“阿羅!”梁頌一路向著歌聲的方向狂奔而去,但是在距離幾步遠的地方,卻是停下了腳步。
他想過去,又不敢過去。
怕那是自己的幻覺,卻又希望那人真的回來了。
而此時的蕭四妹更緊張,即便已經被訓練了好幾年,但只要想到不遠處的這個男人是天底下最尊貴的皇帝,她就有些忍不住顫抖。
以至於,她的歌聲還是有些飄,倒是多了些“原汁原味”!
蕭綺羅很少唱歌,因為她五音不全,能完完全全唱下來不跑掉的也只有這一首了。
可是因為沒有幾個人聽過原版的歌聲,所以就連當初走音的部分也學了下來。
而蕭四這麼一抖,那荒腔走板的調調倒是和前期的蕭綺羅越發得像了。
再加上她這身以前宮女的衣服,讓梁頌一時間覺得自己回到了那個朝不保夕,相互取暖的日子。
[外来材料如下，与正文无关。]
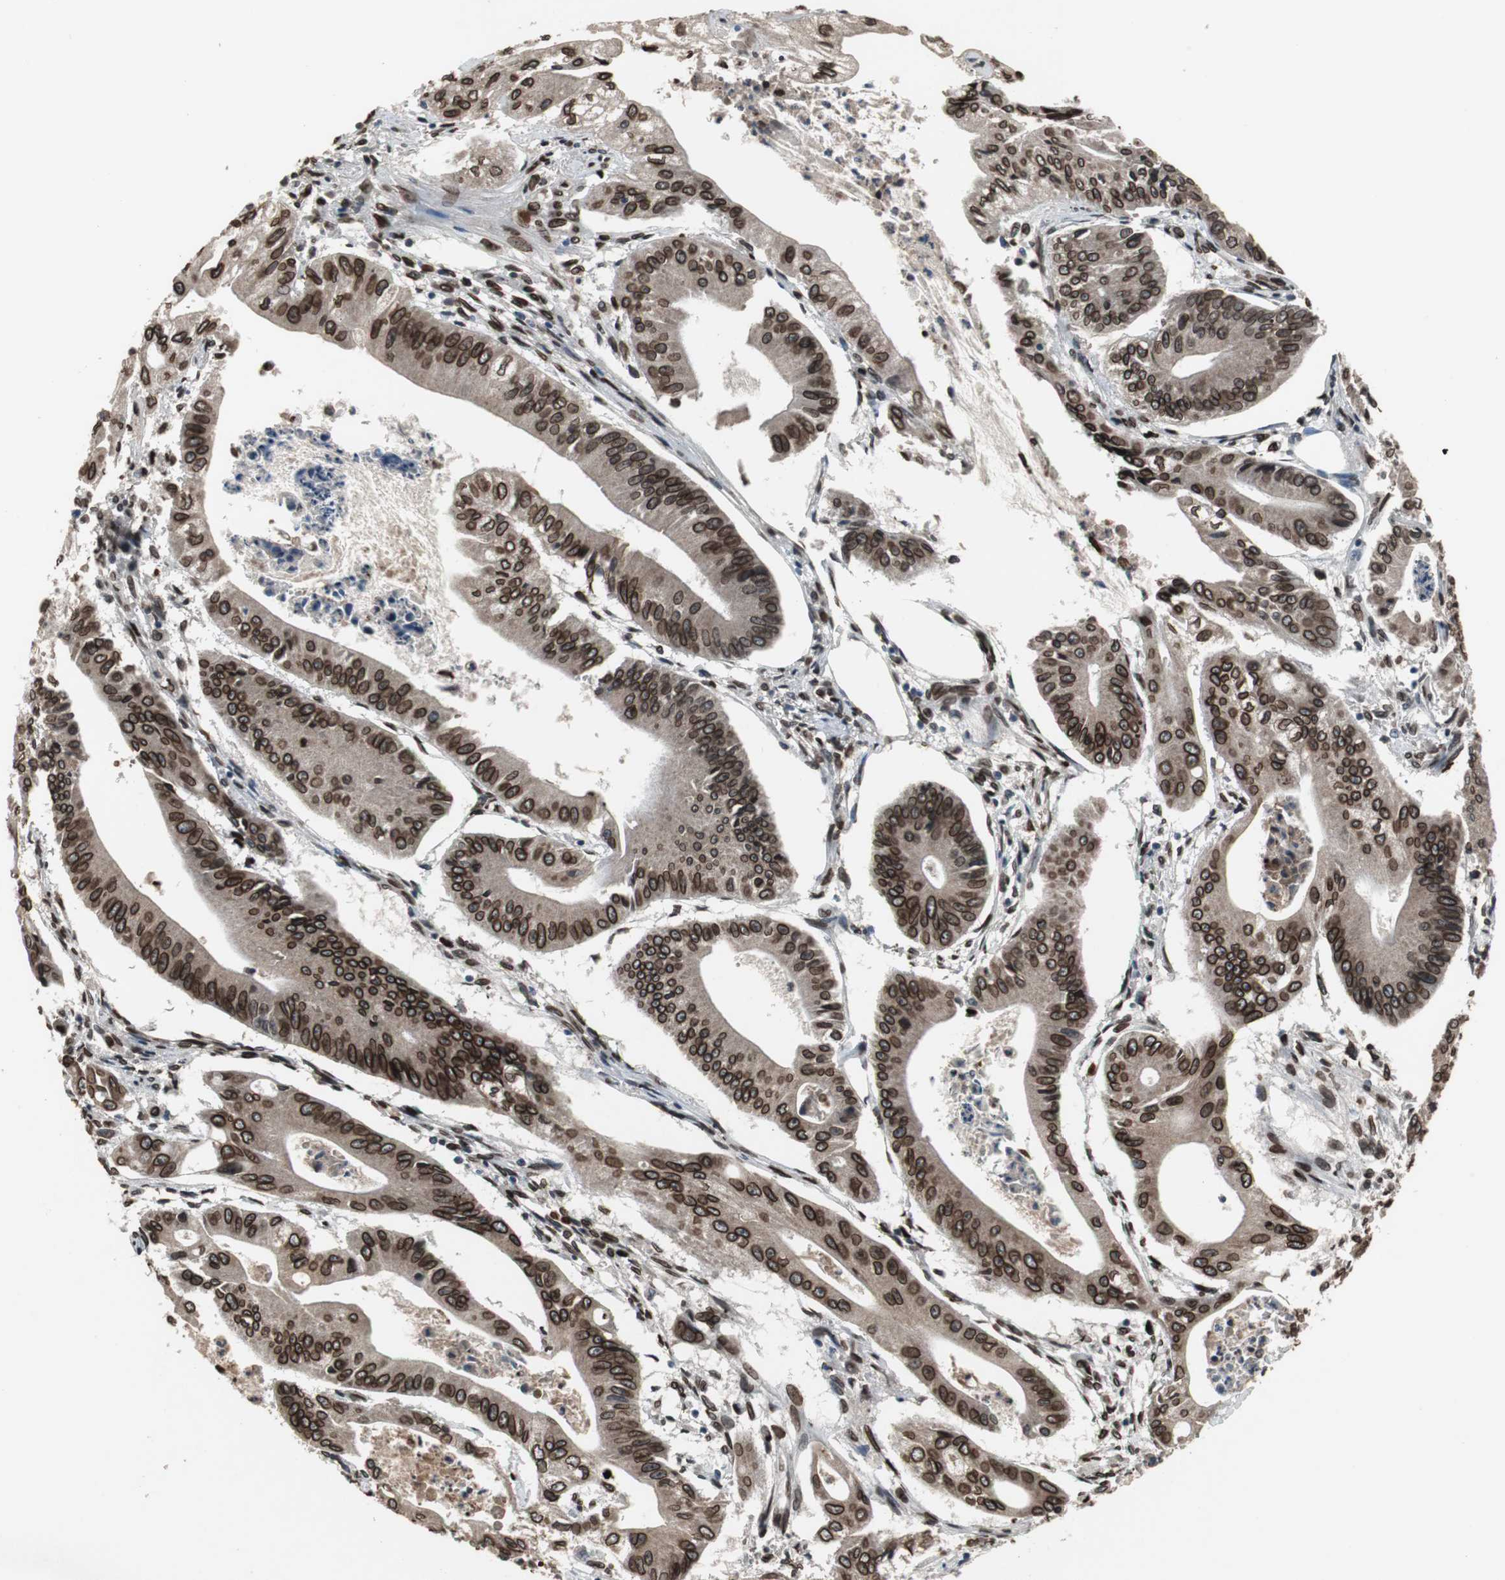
{"staining": {"intensity": "strong", "quantity": ">75%", "location": "cytoplasmic/membranous,nuclear"}, "tissue": "pancreatic cancer", "cell_type": "Tumor cells", "image_type": "cancer", "snomed": [{"axis": "morphology", "description": "Normal tissue, NOS"}, {"axis": "topography", "description": "Lymph node"}], "caption": "An immunohistochemistry (IHC) image of tumor tissue is shown. Protein staining in brown shows strong cytoplasmic/membranous and nuclear positivity in pancreatic cancer within tumor cells.", "gene": "LMNA", "patient": {"sex": "male", "age": 62}}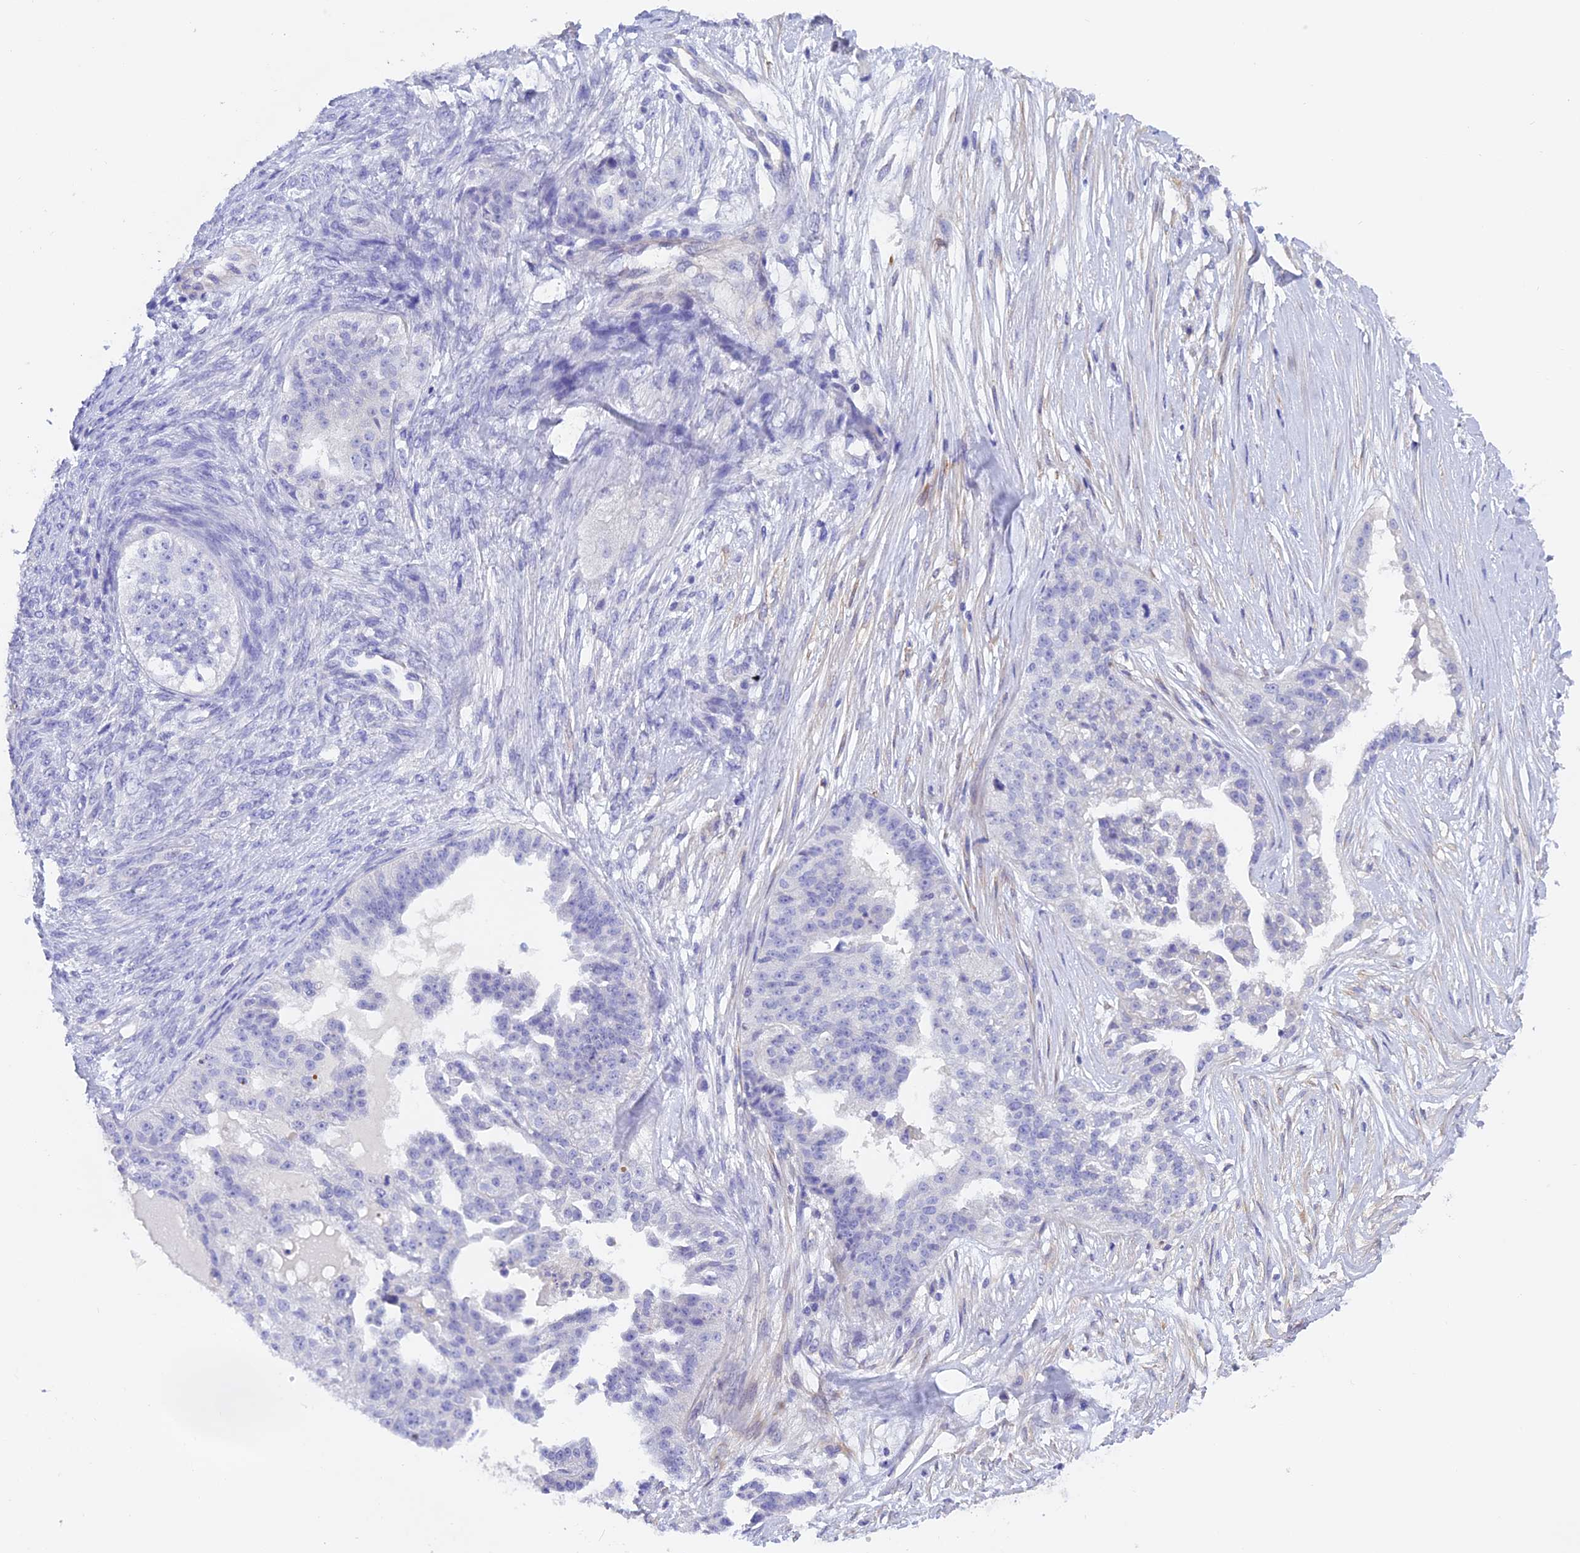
{"staining": {"intensity": "negative", "quantity": "none", "location": "none"}, "tissue": "ovarian cancer", "cell_type": "Tumor cells", "image_type": "cancer", "snomed": [{"axis": "morphology", "description": "Cystadenocarcinoma, serous, NOS"}, {"axis": "topography", "description": "Ovary"}], "caption": "Immunohistochemistry image of neoplastic tissue: ovarian cancer (serous cystadenocarcinoma) stained with DAB exhibits no significant protein staining in tumor cells. Nuclei are stained in blue.", "gene": "C17orf67", "patient": {"sex": "female", "age": 58}}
再也沒有絲毫的遲疑,梁頌快步上前把蕭四抱入了懷中,微寒的體溫讓他嘆息道:“阿羅,你回來了!真好!這一次我們好好過。”
蕭四已經看過樑頌的畫像很多次了,如今雖然是被陌生男人“輕薄”,但是她也知道這是自己走向“成功”的大門。
歌聲、宮女服飾、還有富順再次拿出的精油,這一切的一切就是為梁頌量身定做的溫柔鄉。
溫存不過片刻,梁頌打橫抱起了蕭四回了自己寢宮。
蕭四跪坐在梁頌面前,紅著臉一邊解著他腰間的玉革,一邊用學來的語氣喚著:“阿頌,我們安寢吧!”
“嗯!”梁頌張開手擁抱蕭四,頭埋在對方的頸窩處,眼淚忍不住就這樣落了下來,他知道這不是他的阿羅。
他的阿羅已經死了。
但是在在這一刻梁頌自我欺騙,甚至透過蕭四對蕭綺羅道:“阿羅,我們生個孩子,然後把這江山交給他。”
蕭四聽了這話,眼神瞬間一亮——真是太好了,她的男人是皇帝,她的兒子也會是皇帝。
這一夜燈火忽明忽暗,梁頌更是破天荒地喊了三次水。
而在宮外的梁景洋顯然第二天一早也得到了這個訊息。
“這是打算開枝散葉了!”梁景洋一邊作畫,一邊和秘密前來京城跟自己會合的哥哥梁景浩商量,“他不是對女人沒什麼興趣嗎?只是遇到了什麼絕世寶貝了?”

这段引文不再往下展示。